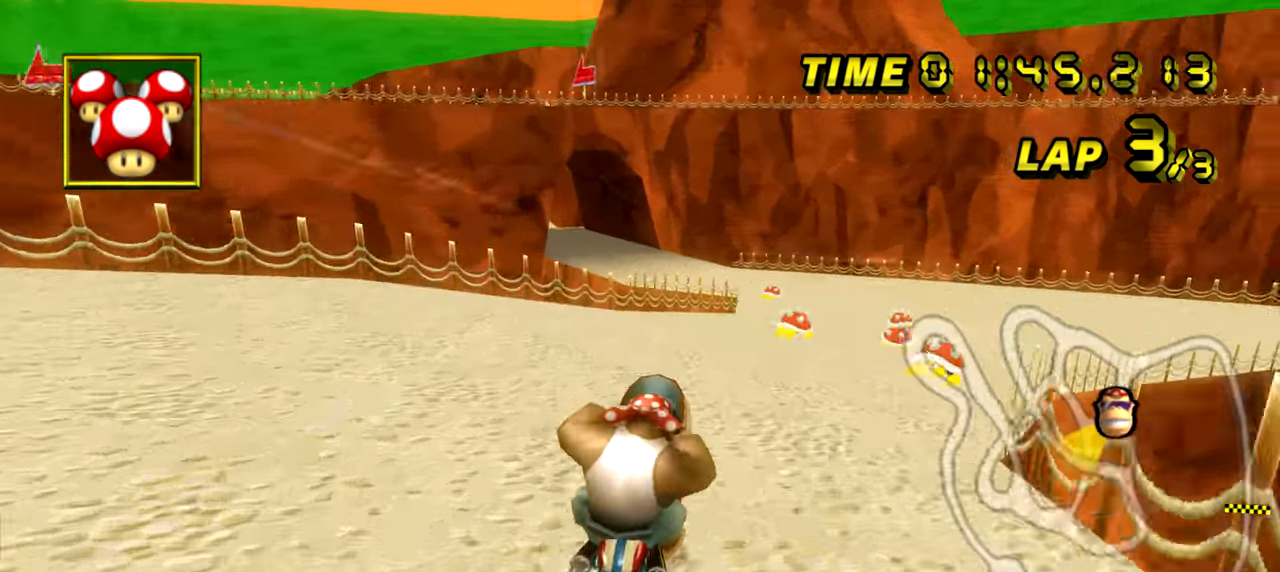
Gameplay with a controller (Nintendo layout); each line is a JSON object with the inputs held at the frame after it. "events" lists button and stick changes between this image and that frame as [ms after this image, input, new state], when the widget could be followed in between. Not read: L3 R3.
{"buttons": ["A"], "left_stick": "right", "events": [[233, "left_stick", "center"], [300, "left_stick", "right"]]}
▬▬▬▬▬▬▬▬▬▬
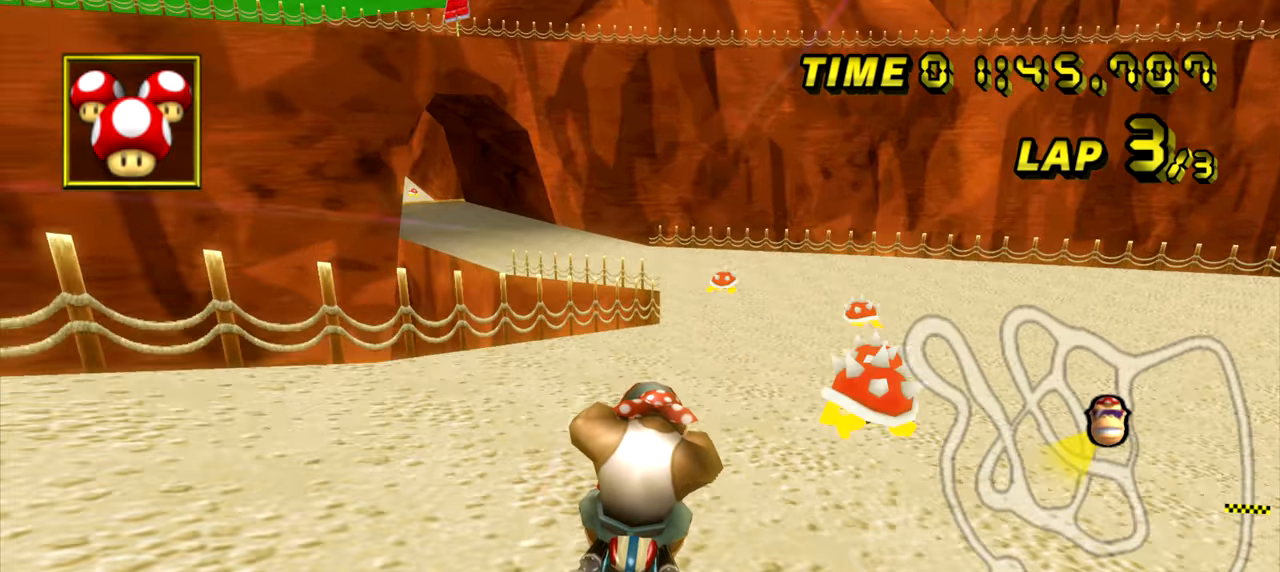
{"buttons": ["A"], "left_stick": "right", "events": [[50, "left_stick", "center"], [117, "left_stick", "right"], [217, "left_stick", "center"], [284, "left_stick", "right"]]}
▬▬▬▬▬▬▬▬▬▬
§ Activity:
Reply with only the number of lines in the material above where the string "center" appears.

§ Answer:
2